Buying Analytics Platform
Buyer's guide.
Define the scope first
Product analytics (Amplitude, Mixpanel) is different from BI (Looker, Tableau, Hex) is different from data warehouse (Snowflake, BigQuery, Databricks).
Pick the layer you are buying. Buying a BI tool when you need product analytics wastes a year and a budget.
Most companies need 2 of the 3. Warehouse + product analytics, or warehouse + BI.
Warehouse selection
Snowflake, BigQuery, Databricks dominate. All three are fine for most workloads.
Pick based on: existing cloud (BigQuery on GCP, Snowflake on AWS/Azure, Databricks anywhere), team skill, data shape (Databricks for ML-heavy, Snowflake for BI-heavy).
Don't run your own ClickHouse or Postgres warehouse unless you have 100s of TB and a dedicated platform team.
BI tool selection
Looker for governed metrics layer (LookML).
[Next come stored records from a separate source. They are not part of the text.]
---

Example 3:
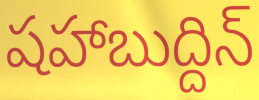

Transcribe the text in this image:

షహాబుద్దిన్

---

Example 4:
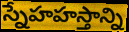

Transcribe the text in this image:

స్నేహహస్తాన్ని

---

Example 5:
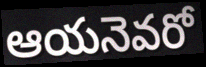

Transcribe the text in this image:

ఆయనెవరో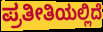
ಪ್ರತೀತಿಯಲ್ಲಿದೆ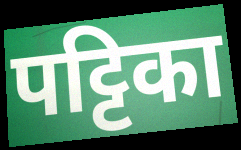
पट्टिका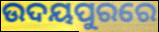
ଉଦୟପୁରରେ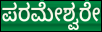
ಪರಮೇಶ್ವರೇ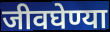
जीवघेण्या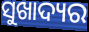
ସୁଖାଦ୍ୟର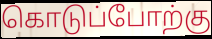
கொடுப்போற்கு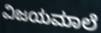
ವಿಜಯಮಾಲೆ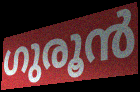
ഗുരൂൻ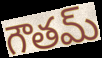
గౌతమ్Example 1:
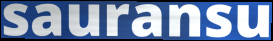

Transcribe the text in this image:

sauransu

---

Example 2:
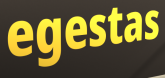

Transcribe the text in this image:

egestas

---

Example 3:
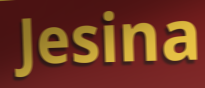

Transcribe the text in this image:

Jesina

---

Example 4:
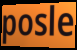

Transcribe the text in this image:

posle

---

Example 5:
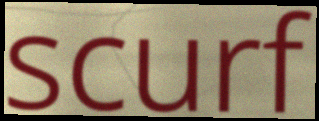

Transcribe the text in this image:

scurf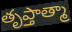
తృప్తాత్మా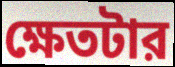
ক্ষেতটার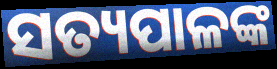
ସତ୍ୟପାଳଙ୍କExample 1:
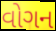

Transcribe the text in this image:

વોગન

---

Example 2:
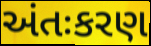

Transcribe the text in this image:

અંતઃકરણ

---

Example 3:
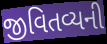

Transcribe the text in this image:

જીવિતવ્યની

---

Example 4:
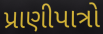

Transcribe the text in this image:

પ્રાણીપાત્રો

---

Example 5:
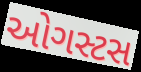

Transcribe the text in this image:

ઓગસ્ટસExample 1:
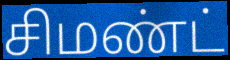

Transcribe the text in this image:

சிமண்ட்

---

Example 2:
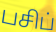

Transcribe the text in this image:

பசிப்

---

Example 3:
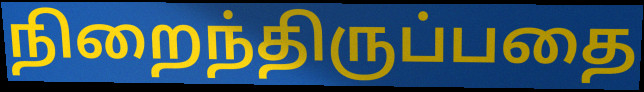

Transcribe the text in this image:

நிறைந்திருப்பதை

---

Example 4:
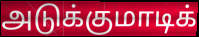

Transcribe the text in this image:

அடுக்குமாடிக்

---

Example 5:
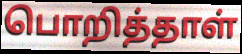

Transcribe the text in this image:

பொறித்தாள்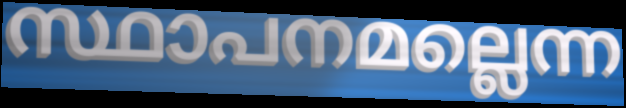
സ്ഥാപനമല്ലെന്ന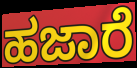
ಹಜಾರೆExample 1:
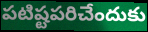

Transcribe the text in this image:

పటిష్టపరిచేందుకు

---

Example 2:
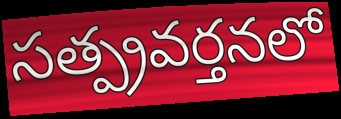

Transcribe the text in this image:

సత్ప్రవర్తనలో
Tableau for self-service visual exploration. Hex for notebook-style analysis.
Modern stack: dbt models the data, Looker or a competitor exposes it. Don't skip dbt; ungoverned BI is a mess at scale.
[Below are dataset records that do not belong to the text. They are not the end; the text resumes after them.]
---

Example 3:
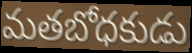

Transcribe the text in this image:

మతబోధకుడు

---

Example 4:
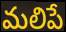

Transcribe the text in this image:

మలిపే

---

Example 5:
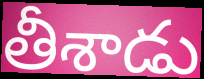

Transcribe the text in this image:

తీశాడుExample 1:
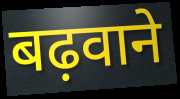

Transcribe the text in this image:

बढ़वाने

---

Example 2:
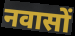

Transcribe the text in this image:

नवासों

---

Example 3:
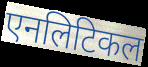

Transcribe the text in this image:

एनलिटिकल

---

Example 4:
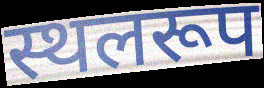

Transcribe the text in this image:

स्थलरूप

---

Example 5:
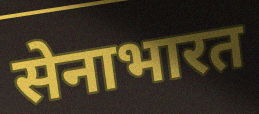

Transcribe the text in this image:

सेनाभारतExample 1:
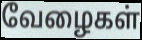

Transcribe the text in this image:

வேழைகள்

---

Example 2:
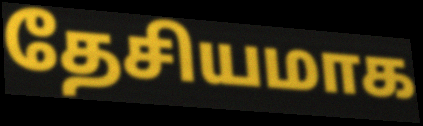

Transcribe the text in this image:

தேசியமாக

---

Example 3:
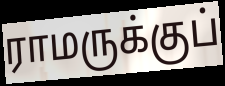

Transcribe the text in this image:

ராமருக்குப்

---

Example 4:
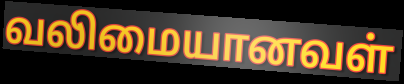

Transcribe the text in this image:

வலிமையானவள்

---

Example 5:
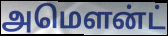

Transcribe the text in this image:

அமௌன்ட்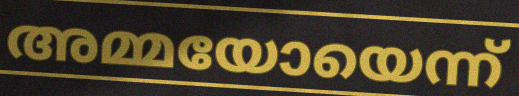
അമ്മയോയെന്ന്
Avoid "AI BI" tools that promise natural-language queries until they prove out at your data shape. Most still hallucinate joins.
Product analytics
Amplitude and Mixpanel are mature; PostHog is open-source and growing.
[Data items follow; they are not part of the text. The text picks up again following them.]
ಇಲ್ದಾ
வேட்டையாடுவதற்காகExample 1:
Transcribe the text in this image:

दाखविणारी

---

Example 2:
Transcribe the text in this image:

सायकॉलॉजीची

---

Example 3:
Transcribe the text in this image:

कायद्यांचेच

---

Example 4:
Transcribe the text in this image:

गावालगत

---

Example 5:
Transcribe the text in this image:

Cost scales with event volume. Plan for 5-10x event growth in year 2.
Integrate with the warehouse. Product analytics tools should backfill into the warehouse so SQL analysts can join with revenue and user data.
Buy what you'll use
Don't buy three tools when you'll use one. Each tool needs an owner, training, and integration work.
Buy 2 max in year 1. Add the third only when the gap is felt by users.
Negotiate annual deals with consumption caps. Analytics spend balloons quickly; cap it on day one.